In this case, the city of Philadelphia had refused to contract with Catholic Social Services (CSS) as part of the city’s foster childcare system. Despite the fact that the charity had been part of the foster care system for 50 years, the city dropped CSS because it would “not certify unmarried couples—regardless of their sexual orientation—or same-sex married couples.” The decision noted that “other private foster agencies in Philadelphia will certify same-sex couples, and no same-sex couple has sought certification from CSS.”
The decision, authored by Chief Justice Roberts, held that the city’s action violated the Free Exercise Clause of the First Amendment “by forcing [CSS] either to curtail its mission or to certify same-sex couples as foster parents in violation of its religious beliefs.”
Laws restricting religious freedom must be “generally applicable” in that they must be neutral and not single out religious believers. For example, during the pandemic, the Court upheld orders suspending religious services when churches were held to the same standard as commercial organizations but not when a more restrictive rule was applied to religious groups.
In today’s ruling, the Court held that the Philadelphia law was unconstitutional because it “permits exceptions to this requirement at the “sole discretion” of the Commissioner. This inclusion of a mechanism for entirely discretionary exceptions renders the non-discrimination provision not generally applicable.”

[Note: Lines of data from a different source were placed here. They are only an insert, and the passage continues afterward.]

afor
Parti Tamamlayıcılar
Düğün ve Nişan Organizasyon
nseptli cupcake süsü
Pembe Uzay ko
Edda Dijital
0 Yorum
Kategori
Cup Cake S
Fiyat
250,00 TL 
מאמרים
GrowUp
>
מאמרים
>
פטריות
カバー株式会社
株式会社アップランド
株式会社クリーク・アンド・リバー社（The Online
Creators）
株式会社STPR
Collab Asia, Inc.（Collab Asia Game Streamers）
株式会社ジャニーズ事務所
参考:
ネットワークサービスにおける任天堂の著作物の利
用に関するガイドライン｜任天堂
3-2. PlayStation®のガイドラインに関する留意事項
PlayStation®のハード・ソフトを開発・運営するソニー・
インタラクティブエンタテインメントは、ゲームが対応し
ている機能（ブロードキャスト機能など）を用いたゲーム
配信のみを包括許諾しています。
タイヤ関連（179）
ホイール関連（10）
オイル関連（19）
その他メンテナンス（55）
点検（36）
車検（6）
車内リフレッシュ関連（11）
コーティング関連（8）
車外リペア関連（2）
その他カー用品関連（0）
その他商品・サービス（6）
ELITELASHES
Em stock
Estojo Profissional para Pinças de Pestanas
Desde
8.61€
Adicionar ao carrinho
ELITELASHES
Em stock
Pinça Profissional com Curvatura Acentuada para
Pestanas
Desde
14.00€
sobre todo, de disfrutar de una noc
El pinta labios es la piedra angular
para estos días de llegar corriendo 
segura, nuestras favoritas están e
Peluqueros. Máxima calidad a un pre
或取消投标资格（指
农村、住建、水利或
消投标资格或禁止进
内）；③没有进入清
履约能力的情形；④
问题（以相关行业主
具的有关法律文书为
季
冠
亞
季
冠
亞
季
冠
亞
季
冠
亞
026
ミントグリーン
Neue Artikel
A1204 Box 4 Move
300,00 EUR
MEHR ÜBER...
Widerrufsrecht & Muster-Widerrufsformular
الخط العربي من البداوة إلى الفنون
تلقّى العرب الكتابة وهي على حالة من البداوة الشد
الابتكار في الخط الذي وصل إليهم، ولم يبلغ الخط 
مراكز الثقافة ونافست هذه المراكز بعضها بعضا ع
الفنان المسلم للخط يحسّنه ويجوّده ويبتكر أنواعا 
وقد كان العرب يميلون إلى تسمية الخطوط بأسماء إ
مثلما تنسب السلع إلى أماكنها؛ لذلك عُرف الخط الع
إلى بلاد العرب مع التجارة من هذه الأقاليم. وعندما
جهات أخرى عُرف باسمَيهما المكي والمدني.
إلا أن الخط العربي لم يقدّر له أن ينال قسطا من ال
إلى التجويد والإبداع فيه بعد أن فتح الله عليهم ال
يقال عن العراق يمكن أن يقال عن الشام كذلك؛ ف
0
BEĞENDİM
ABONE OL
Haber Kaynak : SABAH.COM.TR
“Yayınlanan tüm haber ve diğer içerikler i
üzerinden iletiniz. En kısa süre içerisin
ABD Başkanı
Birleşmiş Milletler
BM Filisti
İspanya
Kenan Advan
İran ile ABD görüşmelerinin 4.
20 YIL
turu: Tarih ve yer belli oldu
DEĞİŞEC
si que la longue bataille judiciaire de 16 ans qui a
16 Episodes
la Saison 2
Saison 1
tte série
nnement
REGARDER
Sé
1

Today’s pair of rulings should confound the partisans on both sides who claim that the opposition justices vote in ideological lockstep. Today, we saw the conservative wing of the Court, including two of the three justices appointed by Donald Trump, vote to preserve Obamacare while the liberal wing voted en masse to uphold religious liberty over a law protecting same-sex couples. Heads are likely exploding all over the country.
A good takeaway here is that facts matter. When it comes to legal cases, a good judge will make a decision based on the facts at hand, not the desired ideological outcome. Sometimes, no matter how much you’d like to rule in one direction, the facts dictate that the case must go the other way.
Today’s rulings show that even in a world where conservatives are supposed to have a 6-3 majority, the Supreme Court is not going to be a rubber stamp for Republicans. For conservatives, the upside here is that a Court that shows its objectivity and independence may take some wind out of the sails of the Democratic movement to expand the Court. The downside is that the Court may still not give the right the wins that it desires on issues like abortion and gun control.